___ Input data ___

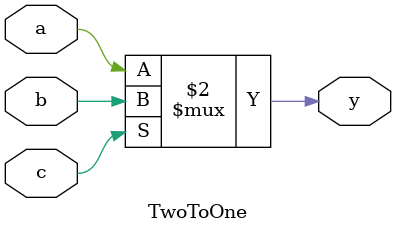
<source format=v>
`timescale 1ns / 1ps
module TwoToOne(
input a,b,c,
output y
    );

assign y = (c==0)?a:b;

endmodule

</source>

___
___ Input data ___

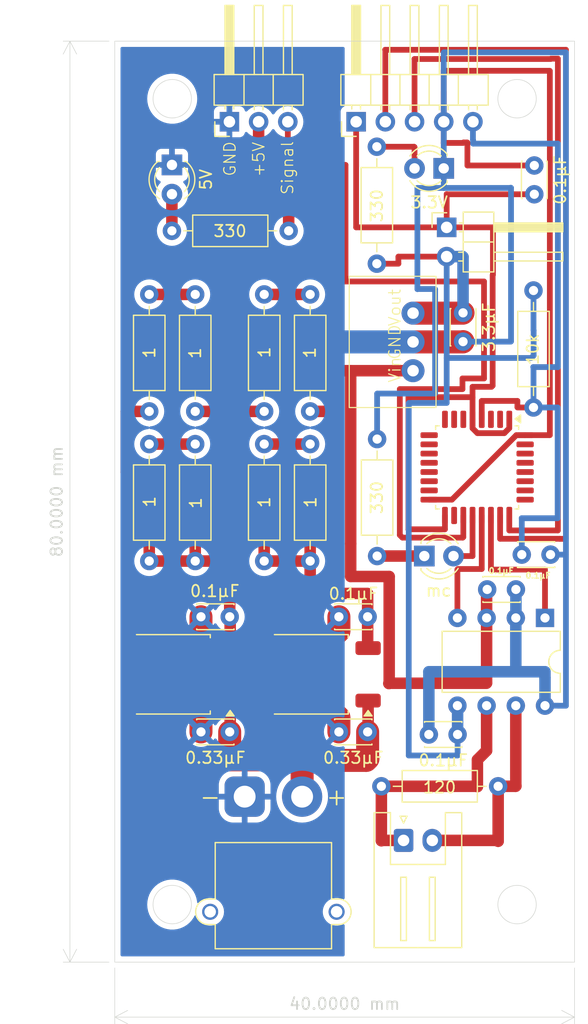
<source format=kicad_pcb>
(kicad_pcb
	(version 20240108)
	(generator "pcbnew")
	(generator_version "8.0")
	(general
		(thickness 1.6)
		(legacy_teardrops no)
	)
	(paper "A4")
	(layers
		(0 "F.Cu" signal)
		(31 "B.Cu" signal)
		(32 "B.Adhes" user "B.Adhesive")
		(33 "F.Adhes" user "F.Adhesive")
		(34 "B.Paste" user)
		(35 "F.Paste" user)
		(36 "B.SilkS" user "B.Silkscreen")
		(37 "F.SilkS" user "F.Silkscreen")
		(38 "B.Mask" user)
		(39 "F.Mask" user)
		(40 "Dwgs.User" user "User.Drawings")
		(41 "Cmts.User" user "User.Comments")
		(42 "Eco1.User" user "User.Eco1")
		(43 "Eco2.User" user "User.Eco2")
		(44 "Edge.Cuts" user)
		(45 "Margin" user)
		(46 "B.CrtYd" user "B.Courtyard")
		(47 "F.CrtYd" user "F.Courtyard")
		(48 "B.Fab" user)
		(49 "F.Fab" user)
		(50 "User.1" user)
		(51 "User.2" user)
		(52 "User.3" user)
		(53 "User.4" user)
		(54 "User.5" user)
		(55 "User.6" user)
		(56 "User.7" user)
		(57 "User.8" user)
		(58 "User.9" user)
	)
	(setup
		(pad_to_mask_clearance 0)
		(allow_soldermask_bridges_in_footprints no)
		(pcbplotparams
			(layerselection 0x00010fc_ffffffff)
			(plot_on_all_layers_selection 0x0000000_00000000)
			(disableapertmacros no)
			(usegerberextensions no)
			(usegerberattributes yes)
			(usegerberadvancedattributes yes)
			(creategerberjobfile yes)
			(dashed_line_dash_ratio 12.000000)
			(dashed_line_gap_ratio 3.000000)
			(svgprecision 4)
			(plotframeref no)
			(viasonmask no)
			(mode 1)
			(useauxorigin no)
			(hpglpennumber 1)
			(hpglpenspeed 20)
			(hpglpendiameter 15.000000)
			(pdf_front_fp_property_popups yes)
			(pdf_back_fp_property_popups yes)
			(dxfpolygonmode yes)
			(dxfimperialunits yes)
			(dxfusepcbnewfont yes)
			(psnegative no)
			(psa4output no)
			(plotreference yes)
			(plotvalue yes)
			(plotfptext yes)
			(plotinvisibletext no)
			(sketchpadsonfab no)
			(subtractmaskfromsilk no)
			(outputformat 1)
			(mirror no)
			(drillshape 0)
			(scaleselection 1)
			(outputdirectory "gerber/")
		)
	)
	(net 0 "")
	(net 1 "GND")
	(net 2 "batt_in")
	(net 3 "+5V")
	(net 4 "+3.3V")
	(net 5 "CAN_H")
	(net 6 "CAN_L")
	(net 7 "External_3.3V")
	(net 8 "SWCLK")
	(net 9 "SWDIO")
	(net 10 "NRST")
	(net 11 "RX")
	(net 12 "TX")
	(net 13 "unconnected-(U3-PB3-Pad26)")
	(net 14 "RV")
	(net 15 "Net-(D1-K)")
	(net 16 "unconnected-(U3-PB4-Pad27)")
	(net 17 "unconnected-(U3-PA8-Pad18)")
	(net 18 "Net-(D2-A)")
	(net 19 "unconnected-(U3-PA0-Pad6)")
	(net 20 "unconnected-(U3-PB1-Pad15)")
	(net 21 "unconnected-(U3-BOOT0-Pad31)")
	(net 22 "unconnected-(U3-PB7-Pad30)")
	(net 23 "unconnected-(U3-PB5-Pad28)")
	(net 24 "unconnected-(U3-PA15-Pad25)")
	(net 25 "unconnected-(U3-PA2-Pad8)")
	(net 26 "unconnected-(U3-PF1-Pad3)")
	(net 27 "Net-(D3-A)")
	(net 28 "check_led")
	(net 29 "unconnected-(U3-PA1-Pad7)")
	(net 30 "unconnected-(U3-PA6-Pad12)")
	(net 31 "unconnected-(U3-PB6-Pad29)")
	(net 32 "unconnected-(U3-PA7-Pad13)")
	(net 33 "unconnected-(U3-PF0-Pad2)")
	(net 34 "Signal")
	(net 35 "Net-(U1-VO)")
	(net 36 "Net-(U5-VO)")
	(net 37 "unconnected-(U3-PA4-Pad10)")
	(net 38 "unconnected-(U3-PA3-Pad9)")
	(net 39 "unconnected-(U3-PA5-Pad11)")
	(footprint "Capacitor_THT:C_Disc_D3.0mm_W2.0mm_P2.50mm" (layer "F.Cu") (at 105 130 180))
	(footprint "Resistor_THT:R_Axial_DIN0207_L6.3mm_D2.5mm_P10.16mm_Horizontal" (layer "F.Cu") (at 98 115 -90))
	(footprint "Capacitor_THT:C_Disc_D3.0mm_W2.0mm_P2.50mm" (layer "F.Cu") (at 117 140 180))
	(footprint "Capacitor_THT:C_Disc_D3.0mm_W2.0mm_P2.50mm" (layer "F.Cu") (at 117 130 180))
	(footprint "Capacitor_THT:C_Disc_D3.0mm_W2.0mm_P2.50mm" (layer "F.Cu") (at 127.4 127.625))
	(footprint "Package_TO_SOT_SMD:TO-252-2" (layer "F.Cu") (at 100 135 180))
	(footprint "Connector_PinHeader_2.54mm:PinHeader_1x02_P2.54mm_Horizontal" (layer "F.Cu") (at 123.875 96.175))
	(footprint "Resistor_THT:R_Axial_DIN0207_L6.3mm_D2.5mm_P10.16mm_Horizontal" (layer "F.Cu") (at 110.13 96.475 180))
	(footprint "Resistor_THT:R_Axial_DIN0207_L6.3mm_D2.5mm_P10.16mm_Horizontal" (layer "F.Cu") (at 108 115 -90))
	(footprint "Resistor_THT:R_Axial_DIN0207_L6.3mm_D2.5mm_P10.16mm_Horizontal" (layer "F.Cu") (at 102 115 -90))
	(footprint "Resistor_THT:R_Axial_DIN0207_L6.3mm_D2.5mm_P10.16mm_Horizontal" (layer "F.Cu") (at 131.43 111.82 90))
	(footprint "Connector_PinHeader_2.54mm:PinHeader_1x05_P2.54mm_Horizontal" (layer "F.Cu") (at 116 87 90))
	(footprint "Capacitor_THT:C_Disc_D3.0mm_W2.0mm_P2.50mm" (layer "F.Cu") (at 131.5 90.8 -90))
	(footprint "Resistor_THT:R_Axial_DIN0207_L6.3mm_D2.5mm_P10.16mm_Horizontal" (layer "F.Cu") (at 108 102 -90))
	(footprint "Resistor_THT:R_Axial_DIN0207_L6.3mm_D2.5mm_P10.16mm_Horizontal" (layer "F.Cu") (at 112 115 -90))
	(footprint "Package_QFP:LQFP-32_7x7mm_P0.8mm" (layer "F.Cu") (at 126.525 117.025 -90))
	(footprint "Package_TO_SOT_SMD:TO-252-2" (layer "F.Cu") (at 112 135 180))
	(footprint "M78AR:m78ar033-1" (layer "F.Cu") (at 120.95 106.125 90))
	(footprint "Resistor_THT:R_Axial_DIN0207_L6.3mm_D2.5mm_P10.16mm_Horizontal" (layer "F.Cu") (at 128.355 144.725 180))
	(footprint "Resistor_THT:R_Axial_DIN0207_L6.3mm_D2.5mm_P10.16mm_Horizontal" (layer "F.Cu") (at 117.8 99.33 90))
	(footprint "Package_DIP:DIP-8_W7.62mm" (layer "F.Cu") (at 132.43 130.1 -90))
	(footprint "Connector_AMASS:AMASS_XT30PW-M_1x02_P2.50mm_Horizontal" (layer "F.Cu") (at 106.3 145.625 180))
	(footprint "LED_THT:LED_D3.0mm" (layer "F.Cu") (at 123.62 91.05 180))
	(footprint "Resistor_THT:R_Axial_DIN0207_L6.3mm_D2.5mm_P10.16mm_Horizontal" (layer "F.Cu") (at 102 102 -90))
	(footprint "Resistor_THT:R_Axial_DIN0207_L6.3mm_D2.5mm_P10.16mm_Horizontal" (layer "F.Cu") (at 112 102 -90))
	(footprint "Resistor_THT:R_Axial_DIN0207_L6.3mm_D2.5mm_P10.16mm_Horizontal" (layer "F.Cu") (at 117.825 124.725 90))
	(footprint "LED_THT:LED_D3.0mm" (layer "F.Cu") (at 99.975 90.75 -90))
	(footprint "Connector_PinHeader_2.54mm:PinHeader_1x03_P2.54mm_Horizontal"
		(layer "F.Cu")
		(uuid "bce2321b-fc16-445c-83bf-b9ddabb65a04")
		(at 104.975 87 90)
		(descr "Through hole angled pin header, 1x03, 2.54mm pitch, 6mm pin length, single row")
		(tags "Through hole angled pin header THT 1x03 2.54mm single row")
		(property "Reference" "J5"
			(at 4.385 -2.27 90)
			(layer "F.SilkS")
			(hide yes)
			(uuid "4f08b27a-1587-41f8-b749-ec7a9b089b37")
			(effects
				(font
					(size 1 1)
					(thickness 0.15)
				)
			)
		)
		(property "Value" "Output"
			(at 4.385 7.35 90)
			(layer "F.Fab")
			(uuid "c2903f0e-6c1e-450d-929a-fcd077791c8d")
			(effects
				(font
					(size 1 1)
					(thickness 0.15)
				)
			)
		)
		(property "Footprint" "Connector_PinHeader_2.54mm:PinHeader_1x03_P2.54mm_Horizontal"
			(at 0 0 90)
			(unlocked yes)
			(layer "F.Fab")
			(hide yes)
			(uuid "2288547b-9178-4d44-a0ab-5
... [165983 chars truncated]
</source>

___

§ Task details
Pull out all lines of the data with the string "Through".

§ Solution to the problem
		(descr "Through hole angled pin header, 1x03, 2.54mm pitch, 6mm pin length, single row")
		(tags "Through hole angled pin header THT 1x03 2.54mm single row")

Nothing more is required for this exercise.